TASK GOAL | Quote the records in full and leave their pictures out.

PROVIDED DATA |
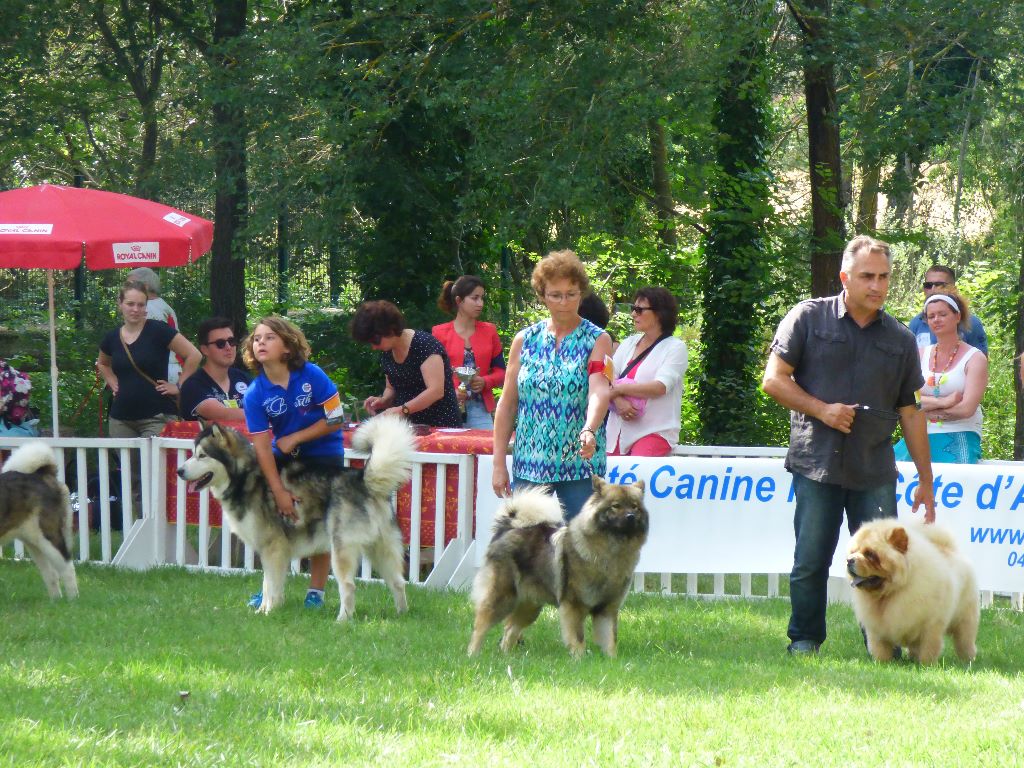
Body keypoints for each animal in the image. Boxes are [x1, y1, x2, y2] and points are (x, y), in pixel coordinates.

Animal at [0, 442, 79, 599]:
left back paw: (74, 600)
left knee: (67, 568)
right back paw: (56, 601)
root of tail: (40, 474)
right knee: (51, 574)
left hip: (49, 537)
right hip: (34, 543)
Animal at [177, 415, 416, 620]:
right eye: (192, 452)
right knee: (398, 582)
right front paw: (263, 610)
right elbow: (267, 584)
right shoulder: (271, 551)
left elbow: (271, 586)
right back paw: (402, 614)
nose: (179, 471)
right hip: (382, 548)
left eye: (202, 455)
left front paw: (269, 612)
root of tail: (362, 479)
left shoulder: (273, 548)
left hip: (342, 549)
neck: (245, 476)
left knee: (348, 586)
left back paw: (342, 620)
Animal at [468, 476, 649, 658]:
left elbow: (610, 638)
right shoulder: (574, 605)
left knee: (510, 629)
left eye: (635, 506)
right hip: (502, 597)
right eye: (616, 506)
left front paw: (612, 660)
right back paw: (473, 655)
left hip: (530, 606)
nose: (631, 516)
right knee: (480, 626)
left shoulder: (607, 608)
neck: (612, 550)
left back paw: (507, 656)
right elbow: (578, 637)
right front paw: (579, 659)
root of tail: (507, 528)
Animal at [847, 518, 978, 663]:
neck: (890, 594)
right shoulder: (877, 630)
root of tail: (949, 549)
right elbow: (881, 649)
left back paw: (968, 660)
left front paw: (926, 665)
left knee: (964, 640)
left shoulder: (931, 626)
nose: (849, 560)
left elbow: (929, 648)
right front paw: (882, 663)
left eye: (870, 554)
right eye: (853, 552)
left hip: (965, 619)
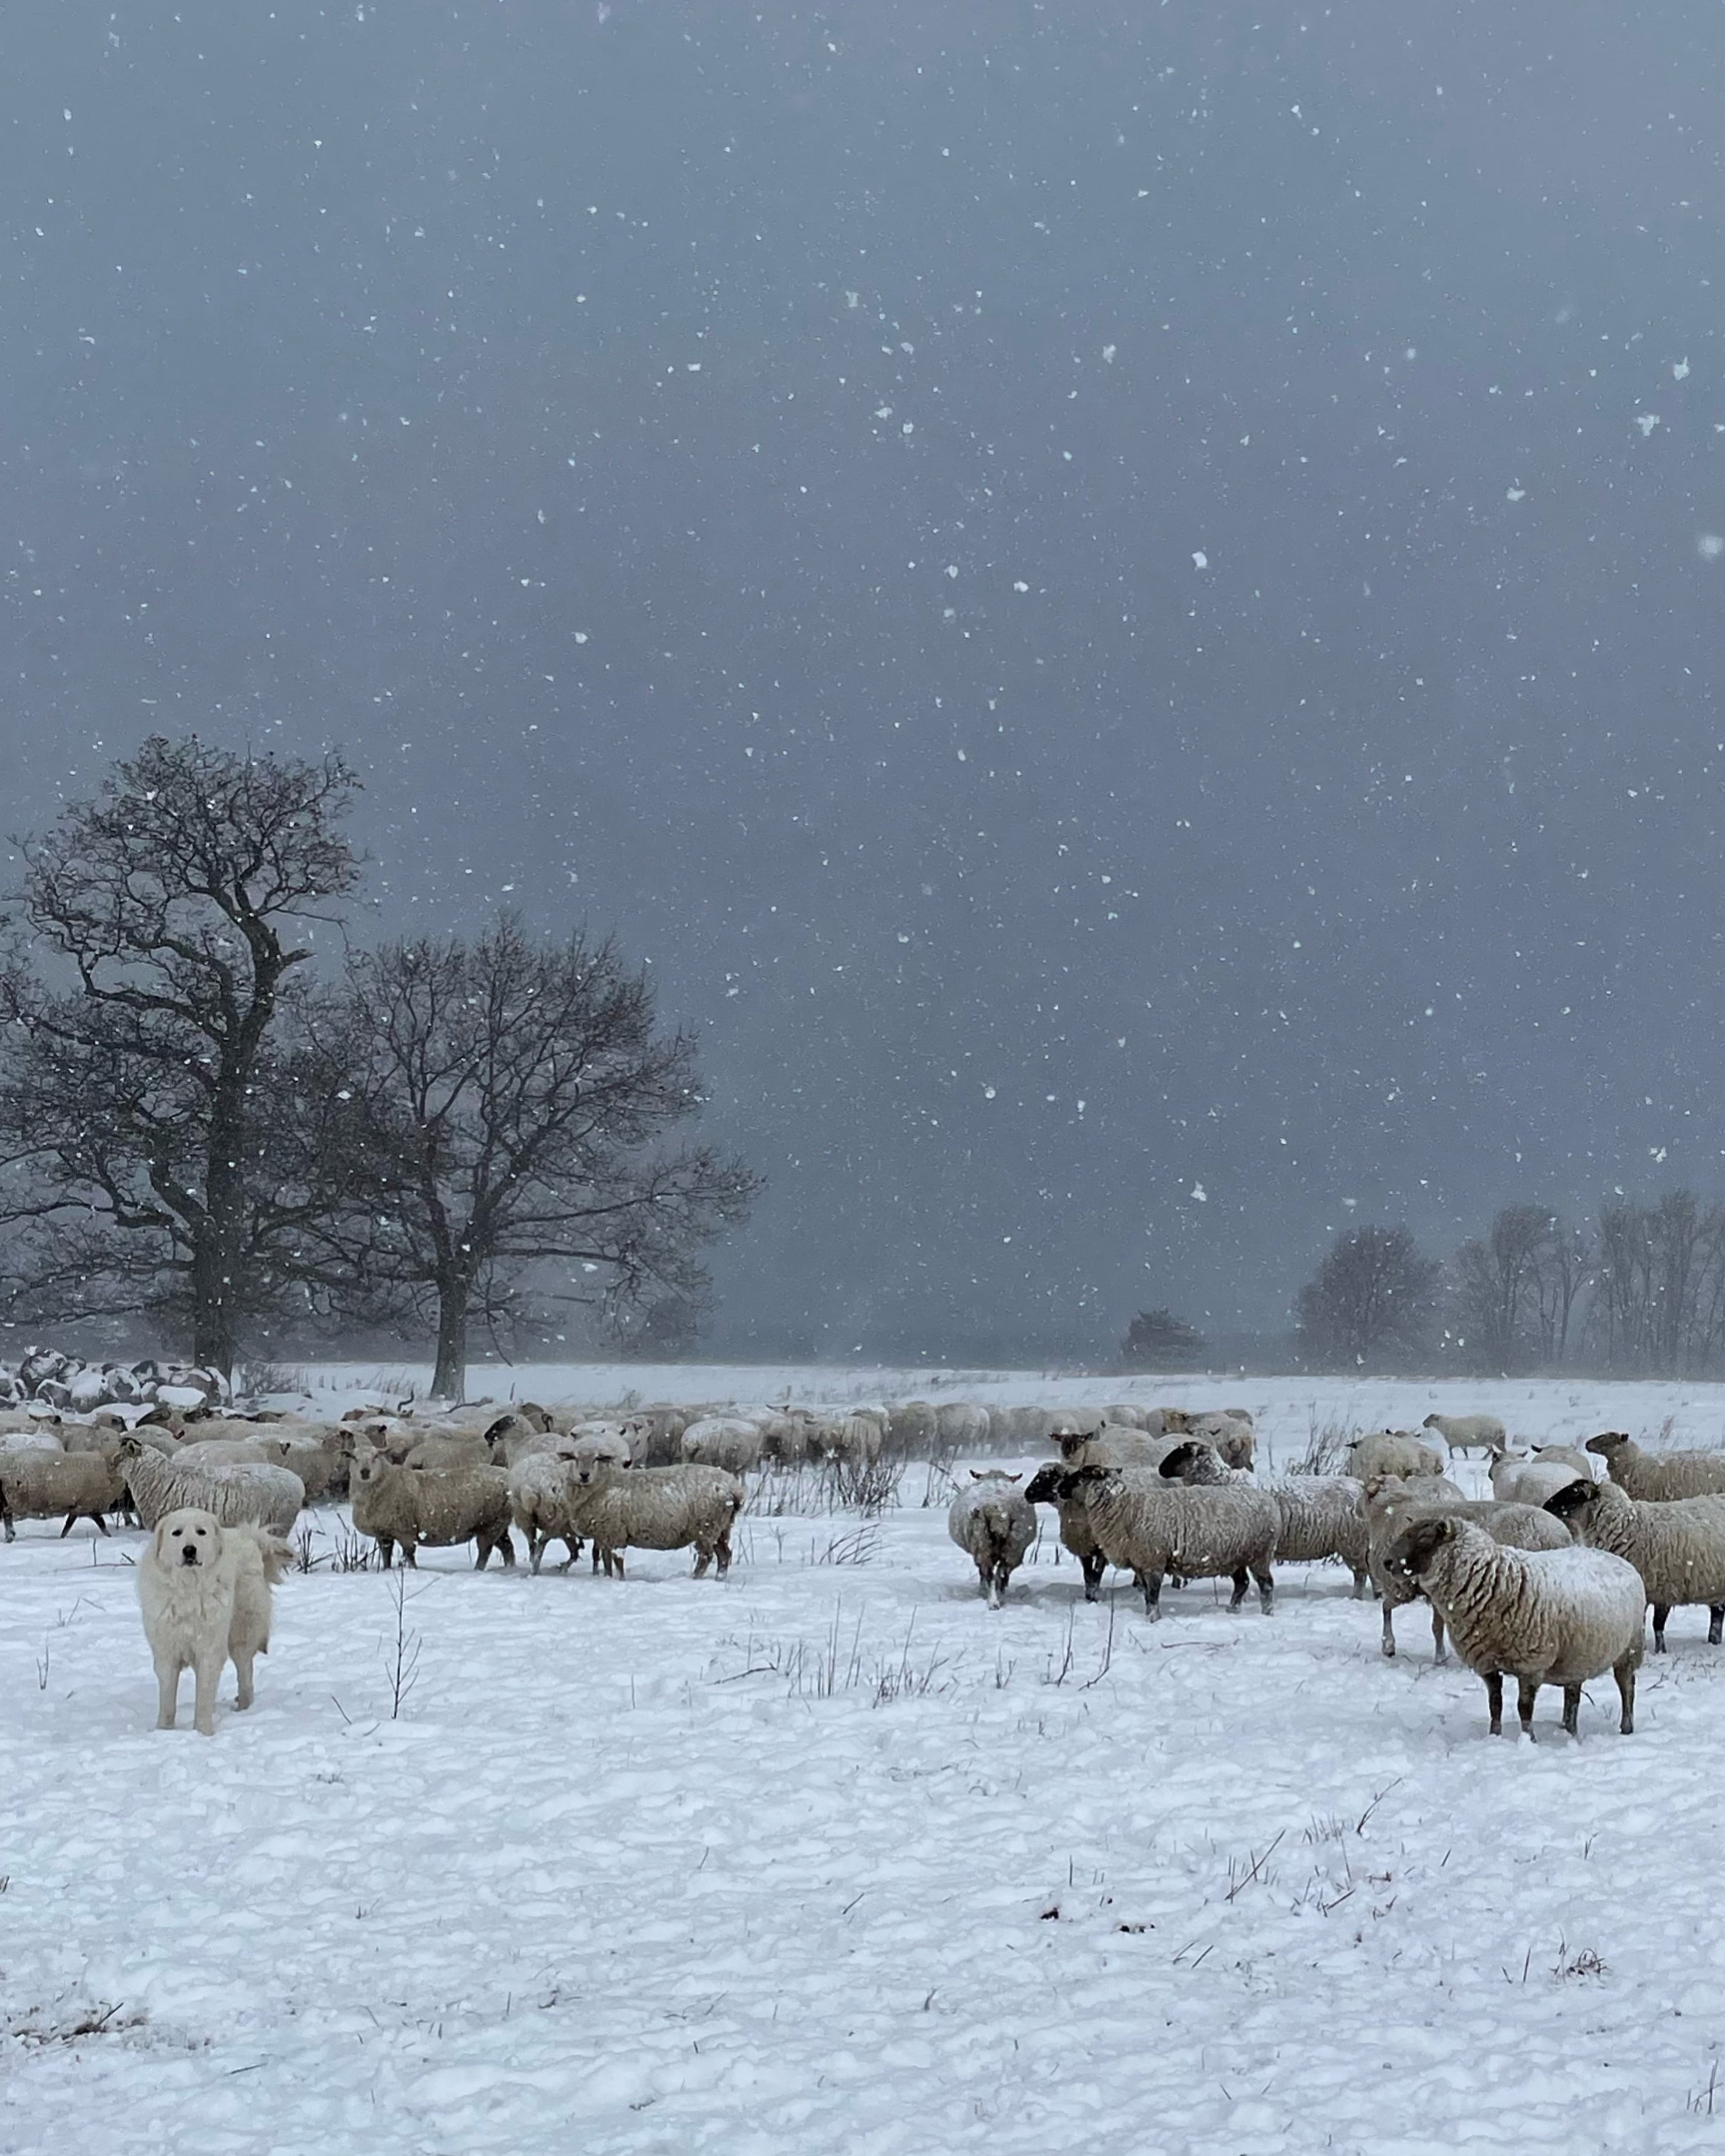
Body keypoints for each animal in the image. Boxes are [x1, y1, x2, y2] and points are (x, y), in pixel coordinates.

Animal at [137, 1518, 289, 1733]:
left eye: (201, 1532)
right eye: (177, 1533)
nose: (189, 1550)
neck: (189, 1591)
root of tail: (249, 1537)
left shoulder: (209, 1651)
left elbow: (204, 1697)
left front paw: (202, 1733)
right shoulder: (167, 1652)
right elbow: (167, 1700)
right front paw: (164, 1731)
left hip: (240, 1635)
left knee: (245, 1676)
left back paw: (244, 1709)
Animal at [949, 1474, 1030, 1612]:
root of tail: (996, 1509)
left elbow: (983, 1574)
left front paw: (982, 1592)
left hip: (983, 1545)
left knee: (990, 1576)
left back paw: (993, 1602)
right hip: (1012, 1549)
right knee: (1002, 1575)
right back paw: (999, 1598)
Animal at [1371, 1509, 1647, 1742]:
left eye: (1424, 1538)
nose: (1388, 1563)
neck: (1493, 1579)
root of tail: (1619, 1560)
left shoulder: (1531, 1663)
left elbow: (1524, 1708)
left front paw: (1528, 1740)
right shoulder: (1486, 1662)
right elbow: (1495, 1704)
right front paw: (1495, 1737)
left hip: (1629, 1648)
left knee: (1627, 1688)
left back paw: (1626, 1728)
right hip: (1576, 1656)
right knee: (1573, 1695)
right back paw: (1569, 1730)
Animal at [1552, 1483, 1725, 1647]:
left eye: (1575, 1492)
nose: (1547, 1505)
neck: (1627, 1527)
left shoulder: (1664, 1588)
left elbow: (1657, 1626)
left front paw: (1660, 1651)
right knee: (1718, 1616)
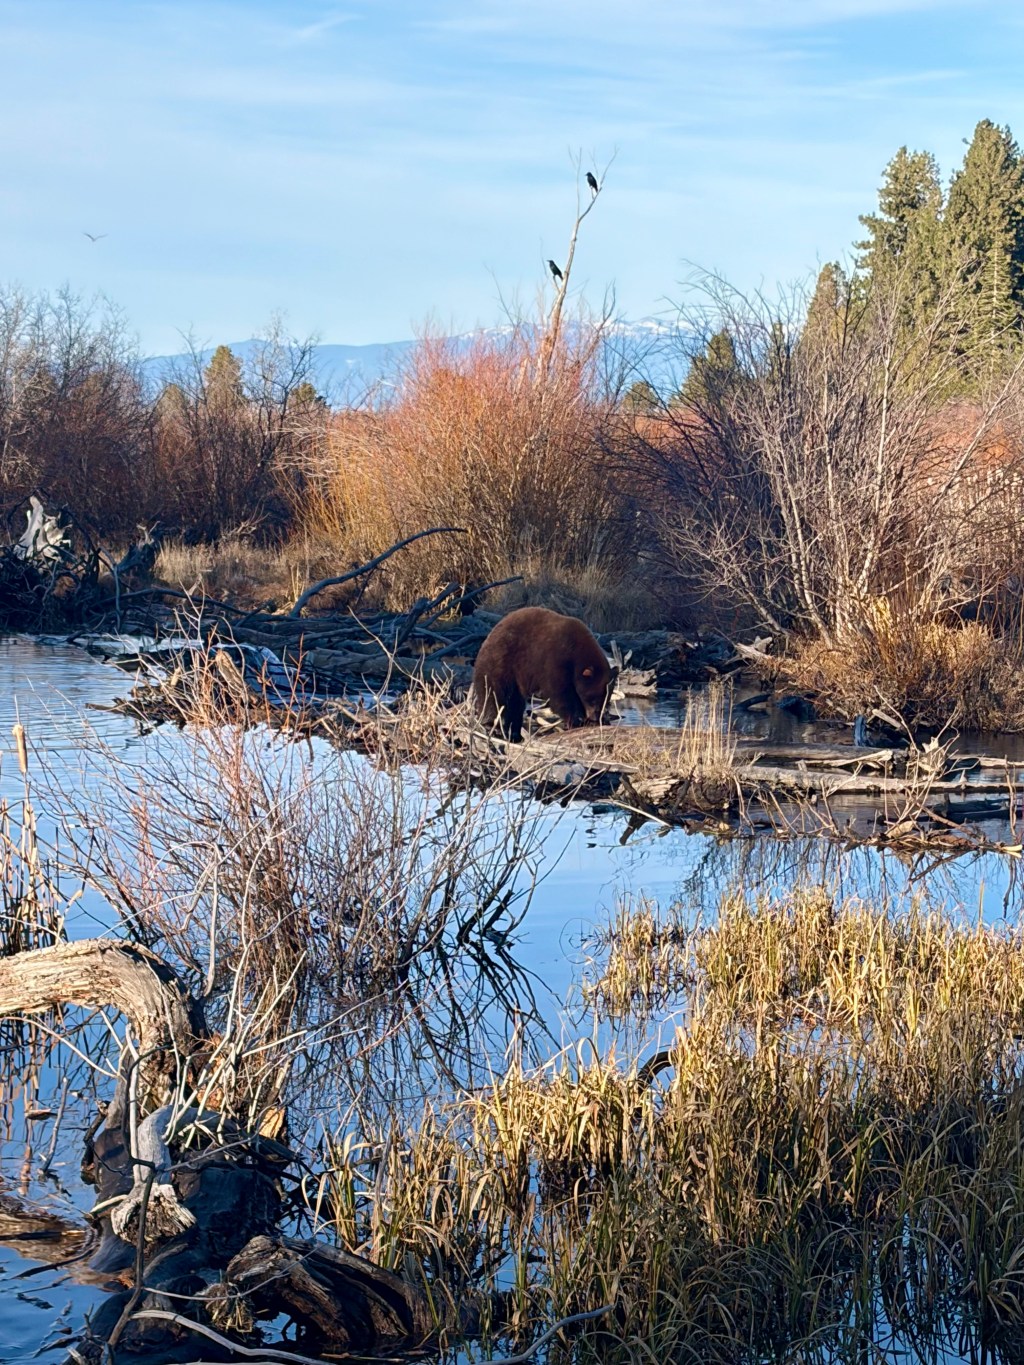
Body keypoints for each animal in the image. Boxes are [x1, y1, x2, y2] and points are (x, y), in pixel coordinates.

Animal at [471, 606, 616, 742]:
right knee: (495, 695)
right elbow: (560, 694)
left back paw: (515, 732)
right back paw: (493, 727)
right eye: (592, 698)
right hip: (500, 665)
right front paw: (577, 720)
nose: (595, 716)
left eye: (606, 698)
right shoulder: (554, 661)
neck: (576, 653)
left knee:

RESPONSE TO THE EXERCISE |
Body keypoints for each animal in the image. Boxes are [x1, y1, x2, y2] and points are (x, y), in pixel coordinates.

Animal at [0, 442, 79, 599]:
left back paw: (74, 600)
left knee: (67, 568)
right back paw: (56, 601)
root of tail: (40, 474)
right knee: (51, 574)
left hip: (49, 537)
right hip: (34, 543)
Animal at [177, 415, 416, 620]:
right eye: (192, 452)
right knee: (398, 582)
right front paw: (263, 610)
right elbow: (267, 584)
right shoulder: (271, 551)
left elbow: (271, 586)
right back paw: (402, 614)
nose: (179, 471)
right hip: (382, 548)
left eye: (202, 455)
left front paw: (269, 612)
root of tail: (362, 479)
left shoulder: (273, 548)
left hip: (342, 549)
neck: (245, 476)
left knee: (348, 586)
left back paw: (342, 620)
Animal at [468, 476, 649, 658]:
left elbow: (610, 638)
right shoulder: (574, 605)
left knee: (510, 629)
left eye: (635, 506)
right hip: (502, 597)
right eye: (616, 506)
left front paw: (612, 660)
right back paw: (473, 655)
left hip: (530, 606)
nose: (631, 516)
right knee: (480, 626)
left shoulder: (607, 608)
neck: (612, 550)
left back paw: (507, 656)
right elbow: (578, 637)
right front paw: (579, 659)
root of tail: (507, 528)
Animal at [847, 518, 978, 663]:
neck: (890, 594)
right shoulder: (877, 630)
root of tail: (949, 549)
right elbow: (881, 649)
left back paw: (968, 660)
left front paw: (926, 665)
left knee: (964, 640)
left shoulder: (931, 626)
nose: (849, 560)
left elbow: (929, 648)
right front paw: (882, 663)
left eye: (870, 554)
right eye: (853, 552)
left hip: (965, 619)
Body keypoints for each animal in the image. Boxes are [x1, y1, x2, y2] and points are (x, y), in pixel coordinates.

Animal at [137, 1518, 289, 1733]:
left eye: (201, 1532)
right eye: (177, 1533)
nose: (189, 1550)
neck: (189, 1591)
root of tail: (249, 1537)
left shoulder: (209, 1651)
left elbow: (204, 1697)
left front paw: (202, 1733)
right shoulder: (167, 1652)
right elbow: (167, 1700)
right front paw: (164, 1731)
left hip: (240, 1635)
left knee: (245, 1676)
left back paw: (244, 1709)
Animal at [949, 1474, 1030, 1612]:
root of tail: (996, 1509)
left elbow: (983, 1574)
left front paw: (982, 1592)
left hip: (983, 1545)
left knee: (990, 1576)
left back paw: (993, 1602)
right hip: (1012, 1549)
right knee: (1002, 1575)
right back paw: (999, 1598)
Animal at [1371, 1509, 1647, 1742]:
left eye: (1424, 1538)
nose: (1388, 1563)
neck: (1493, 1579)
root of tail: (1619, 1560)
left shoulder: (1531, 1663)
left elbow: (1524, 1708)
left front paw: (1528, 1740)
right shoulder: (1486, 1662)
right elbow: (1495, 1704)
right front paw: (1495, 1737)
left hip: (1629, 1648)
left knee: (1627, 1688)
left back paw: (1626, 1728)
right hip: (1576, 1656)
right knee: (1573, 1695)
right back paw: (1569, 1730)
Animal at [1552, 1483, 1725, 1647]:
left eye: (1575, 1492)
nose: (1547, 1505)
neck: (1627, 1527)
left shoulder: (1664, 1588)
left elbow: (1657, 1626)
left front paw: (1660, 1651)
right knee: (1718, 1616)
Body keypoints for each animal in the image. Boxes are [x1, y1, x2, y2] and points are (x, y), in pixel coordinates.

Animal at [471, 606, 616, 742]:
right knee: (495, 695)
right elbow: (560, 694)
left back paw: (515, 732)
right back paw: (493, 727)
right eye: (592, 698)
right hip: (500, 665)
right front paw: (577, 720)
nose: (595, 716)
left eye: (606, 698)
right shoulder: (554, 661)
neck: (576, 653)
left knee:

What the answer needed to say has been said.